─── Excerpted data
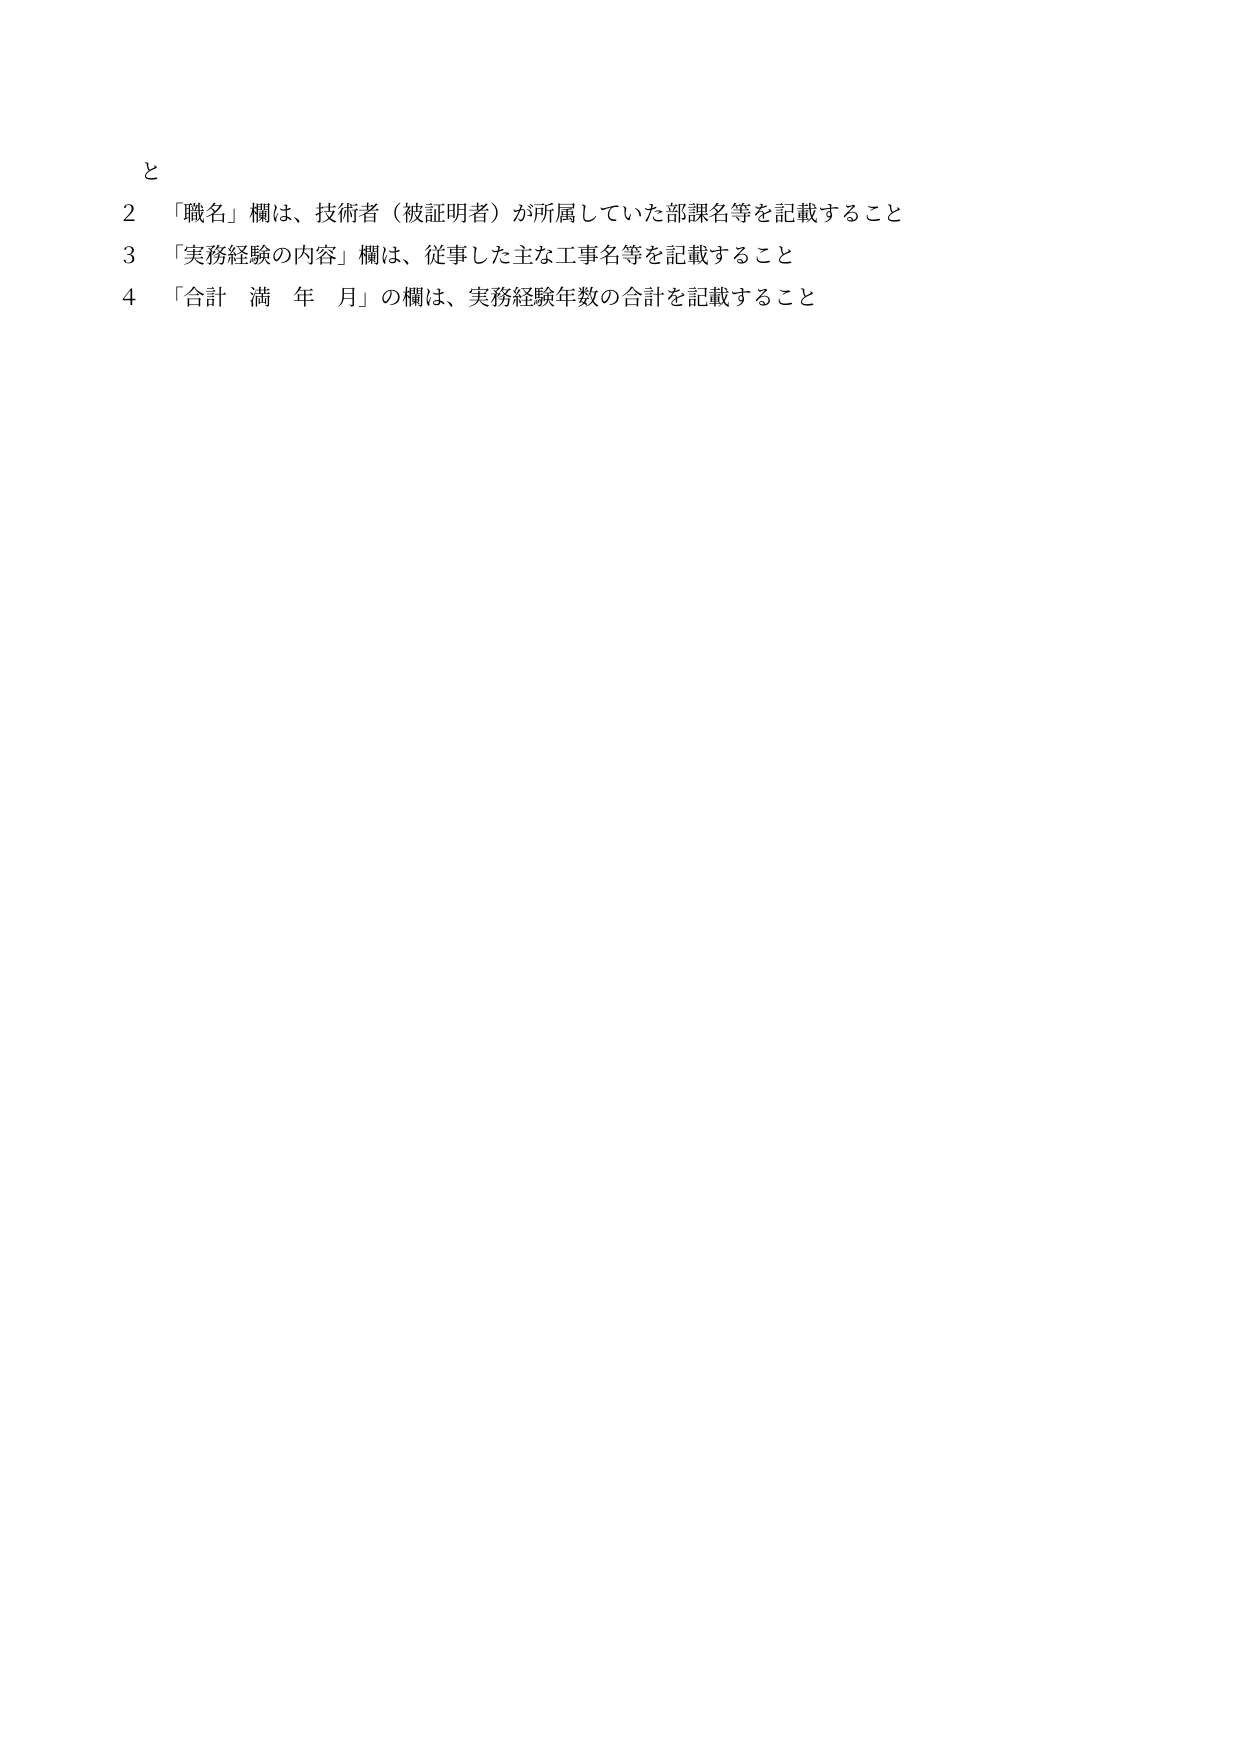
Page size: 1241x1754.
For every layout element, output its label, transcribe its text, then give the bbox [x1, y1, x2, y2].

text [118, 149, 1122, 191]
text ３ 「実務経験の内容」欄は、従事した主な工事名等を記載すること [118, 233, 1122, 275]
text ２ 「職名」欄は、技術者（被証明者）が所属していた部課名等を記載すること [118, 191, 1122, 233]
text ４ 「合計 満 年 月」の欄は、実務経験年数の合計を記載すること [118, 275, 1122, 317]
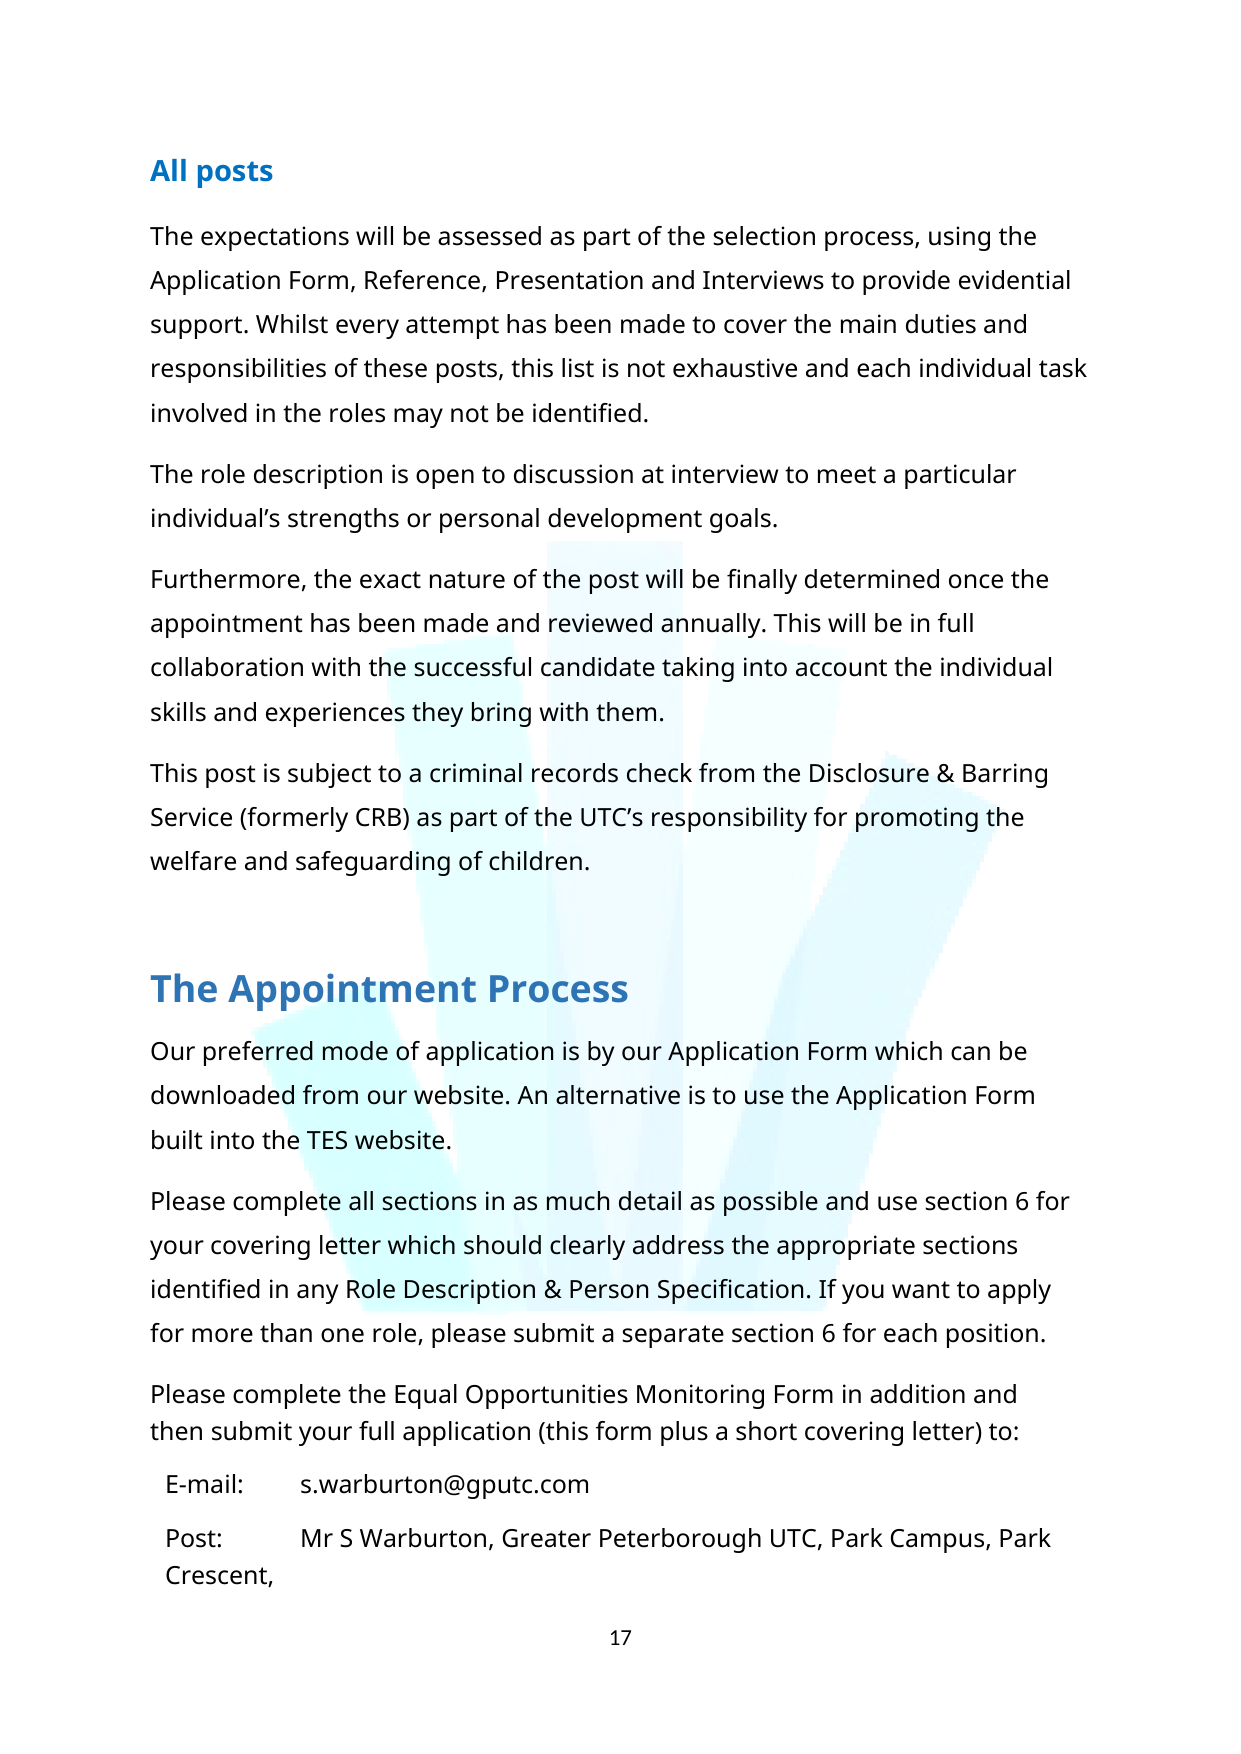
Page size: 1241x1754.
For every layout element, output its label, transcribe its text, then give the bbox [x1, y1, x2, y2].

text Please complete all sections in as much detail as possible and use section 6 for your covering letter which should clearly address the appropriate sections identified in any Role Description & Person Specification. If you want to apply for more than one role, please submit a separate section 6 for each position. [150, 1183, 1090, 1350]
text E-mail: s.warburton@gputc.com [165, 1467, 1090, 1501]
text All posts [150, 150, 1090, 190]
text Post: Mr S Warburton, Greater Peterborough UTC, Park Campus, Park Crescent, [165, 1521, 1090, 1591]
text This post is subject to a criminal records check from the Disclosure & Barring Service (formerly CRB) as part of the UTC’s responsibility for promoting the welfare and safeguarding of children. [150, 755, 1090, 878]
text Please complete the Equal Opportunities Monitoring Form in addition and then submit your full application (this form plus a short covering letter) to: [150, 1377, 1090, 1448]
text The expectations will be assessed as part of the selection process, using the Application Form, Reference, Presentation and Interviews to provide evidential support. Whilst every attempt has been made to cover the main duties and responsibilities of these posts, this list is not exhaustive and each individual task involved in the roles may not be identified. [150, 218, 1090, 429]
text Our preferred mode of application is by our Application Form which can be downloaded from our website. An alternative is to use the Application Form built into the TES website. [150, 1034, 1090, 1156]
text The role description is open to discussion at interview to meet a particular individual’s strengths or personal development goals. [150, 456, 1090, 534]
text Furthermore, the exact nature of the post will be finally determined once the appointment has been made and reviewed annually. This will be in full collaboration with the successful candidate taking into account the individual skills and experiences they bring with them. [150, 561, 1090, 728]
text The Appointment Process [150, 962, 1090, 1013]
──────
Exercise: When you transcribe the entries above, keep every word exact and leave out the pictures.

Written response:
Page size: 1241x1754.
For every layout element, output its label, transcribe its text, then give the bbox [x1, y1, x2, y2].

text [118, 149, 1122, 191]
text ３ 「実務経験の内容」欄は、従事した主な工事名等を記載すること [118, 233, 1122, 275]
text ２ 「職名」欄は、技術者（被証明者）が所属していた部課名等を記載すること [118, 191, 1122, 233]
text ４ 「合計 満 年 月」の欄は、実務経験年数の合計を記載すること [118, 275, 1122, 317]
Page size: 1241x1754.
For every layout element, output its label, transcribe its text, then give the bbox [x1, y1, x2, y2].

text Please complete all sections in as much detail as possible and use section 6 for your covering letter which should clearly address the appropriate sections identified in any Role Description & Person Specification. If you want to apply for more than one role, please submit a separate section 6 for each position. [150, 1183, 1090, 1350]
text E-mail: s.warburton@gputc.com [165, 1467, 1090, 1501]
text All posts [150, 150, 1090, 190]
text Post: Mr S Warburton, Greater Peterborough UTC, Park Campus, Park Crescent, [165, 1521, 1090, 1591]
text This post is subject to a criminal records check from the Disclosure & Barring Service (formerly CRB) as part of the UTC’s responsibility for promoting the welfare and safeguarding of children. [150, 755, 1090, 878]
text Please complete the Equal Opportunities Monitoring Form in addition and then submit your full application (this form plus a short covering letter) to: [150, 1377, 1090, 1448]
text The expectations will be assessed as part of the selection process, using the Application Form, Reference, Presentation and Interviews to provide evidential support. Whilst every attempt has been made to cover the main duties and responsibilities of these posts, this list is not exhaustive and each individual task involved in the roles may not be identified. [150, 218, 1090, 429]
text Our preferred mode of application is by our Application Form which can be downloaded from our website. An alternative is to use the Application Form built into the TES website. [150, 1034, 1090, 1156]
text The role description is open to discussion at interview to meet a particular individual’s strengths or personal development goals. [150, 456, 1090, 534]
text Furthermore, the exact nature of the post will be finally determined once the appointment has been made and reviewed annually. This will be in full collaboration with the successful candidate taking into account the individual skills and experiences they bring with them. [150, 561, 1090, 728]
text The Appointment Process [150, 962, 1090, 1013]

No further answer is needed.